*ZITIERTER AUSZUG:*
============

IFS Broker: Standard zur Auditierung und Bewertung
Ein Grundproblem der Lebensmittelsicherheit ist, dass analytisch nur das gefunden werden kann, was bekannt ist. Zum Verzehr nicht geeignete Zusätze, falsche Deklarationen, Kontaminationen können bei vielen, intransparenten Zwischenstufen unerkannt bleiben. Angesichts weitverbreiteter Betrugsformen ist eine Authentizitätsprüfung beim Wareneingang entscheidend. Besonderes Augenmerk sollte u.a. auf die physischen Eigenschaften und den Verarbeitungsgrad von Lebensmitteln und deren Zutaten gelegt werden. Beispielsweise sind Flüssigkeiten oder Pulver leichter zu verfälschen als feste Lebensmittel in ihrer natürlichen Struktur.
Zur Auditierung und Bewertung, ob alle rechtlichen und kundenspezifischen Anforderungen (Service Compliance) erfüllt sind, ist der IFS Broker (Version 3.1, 2021) ein hilfreicher, international anerkannter Standard. Adressiert werden Unternehmen bzw. Personen, die mit Lebensmittel, Haushalts- und Körperpflegeprodukten und/oder Verpackungsmaterialien handeln:
    • Broker, die als Agent für andere tätig sind, um Kontrakte zu verhandeln, gegen Honorar oder Provision ein- oder verkaufen.
    • Handelsagenturen, die durch Hersteller autorisiert sind, bestimmte Produkte in einem Gebiet zu vertreiben, jedoch ein eigenes Kerngeschäft betreiben und nicht für einen Auftraggeber handeln.
    • Händler/Kaufleute, deren Kerngeschäft der Einkauf oder Verkauf ist.
    • Importeure, die Produkte aus einem anderen Land zum Zweck des Verkaufs einführen.
Damit die Händler ihre Lieferkette genauer unter die Lupe nehmen können und Qualitätsanforderungen durchsetzen können, enthält der IFS Broker (Quelle: Teil 2, Liste der Auditanforderungen) eine umfangreiche Liste von Kontrollpunkten für die Bereiche:
1. Unternehmensverantwortung
2. Qualitäts- und Produktsicherheitsmanagementsystem
3. Ressourcenmanagement
4. Planungs- und Dienstleistungsprozess
Ein zentraler Bestandteil sind die Anforderungen für den Planungs- und Dienstleistungsprozess. Dort heißt es z.B. zur Vertragsprüfung: Die zwischen den Vertragspartnern definierten Anforderungen sind festgelegt, überprüft und hinsichtlich ihrer Akzeptanz vereinbart, bevor eine Liefervereinbarung geschlossen wird. Alle Bestimmungen bezüglich Produktqualität und -sicherheit sind an die relevanten Mitarbeiter, Lieferanten und/oder Dienstleister kommuniziert und werden von ihnen verstanden.

============

*ANWEISUNGEN:*
1. Geben Sie den Auszug zum IFS Broker zwischen „Zur Auditierung und Bewertung, ob“ und „des Verkaufs einführen.“ einschließlich beider Stellen wörtlich wieder.
2. Prüfen Sie, ob die folgenden Aussagen mit dem Auszug zum IFS Broker übereinstimmen. Antworten Sie jeweils mit Ja oder Nein und zitieren Sie die entscheidenden Worte des Auszugs wörtlich.
(a) Flüssigkeiten oder Pulver lassen sich leichter verfälschen als feste Lebensmittel in ihrer natürlichen Struktur.
(b) Handelsagenturen handeln für einen Auftraggeber.
(c) Die Anforderungen der Vertragspartner werden erst nach dem Abschluss einer Liefervereinbarung festgelegt.

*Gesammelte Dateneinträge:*
============

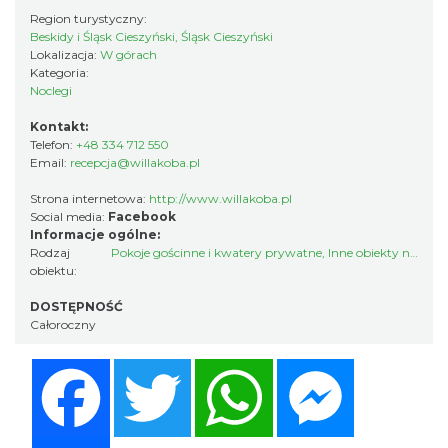
Region turystyczny:
Beskidy i Śląsk Cieszyński, Śląsk Cieszyński
Lokalizacja:
W górach
Kategoria:
Noclegi
Kontakt:
Telefon:
+48 334 712 550
Email:
recepcja@willakoba.pl
Strona internetowa:
http://www.willakoba.pl
Social media:
Facebook
Informacje ogólne:
Rodzaj
Pokoje gościnne i kwatery prywatne
,
Inne obiekty noclegowe
obiektu:
DOSTĘPNOŚĆ
Całoroczny
Facebook
Twitter
WhatsApp
Messenger
Share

============

*LÖSUNGEN:*
1.
Zur Auditierung und Bewertung, ob alle rechtlichen und kundenspezifischen Anforderungen (Service Compliance) erfüllt sind, ist der IFS Broker (Version 3.1, 2021) ein hilfreicher, international anerkannter Standard. Adressiert werden Unternehmen bzw. Personen, die mit Lebensmittel, Haushalts- und Körperpflegeprodukten und/oder Verpackungsmaterialien handeln:
    • Broker, die als Agent für andere tätig sind, um Kontrakte zu verhandeln, gegen Honorar oder Provision ein- oder verkaufen.
    • Handelsagenturen, die durch Hersteller autorisiert sind, bestimmte Produkte in einem Gebiet zu vertreiben, jedoch ein eigenes Kerngeschäft betreiben und nicht für einen Auftraggeber handeln.
    • Händler/Kaufleute, deren Kerngeschäft der Einkauf oder Verkauf ist.
    • Importeure, die Produkte aus einem anderen Land zum Zweck des Verkaufs einführen.

2.
(a) Ja: „Beispielsweise sind Flüssigkeiten oder Pulver leichter zu verfälschen als feste Lebensmittel in ihrer natürlichen Struktur.“
(b) Nein: „jedoch ein eigenes Kerngeschäft betreiben und nicht für einen Auftraggeber handeln“
(c) Nein: „bevor eine Liefervereinbarung geschlossen wird“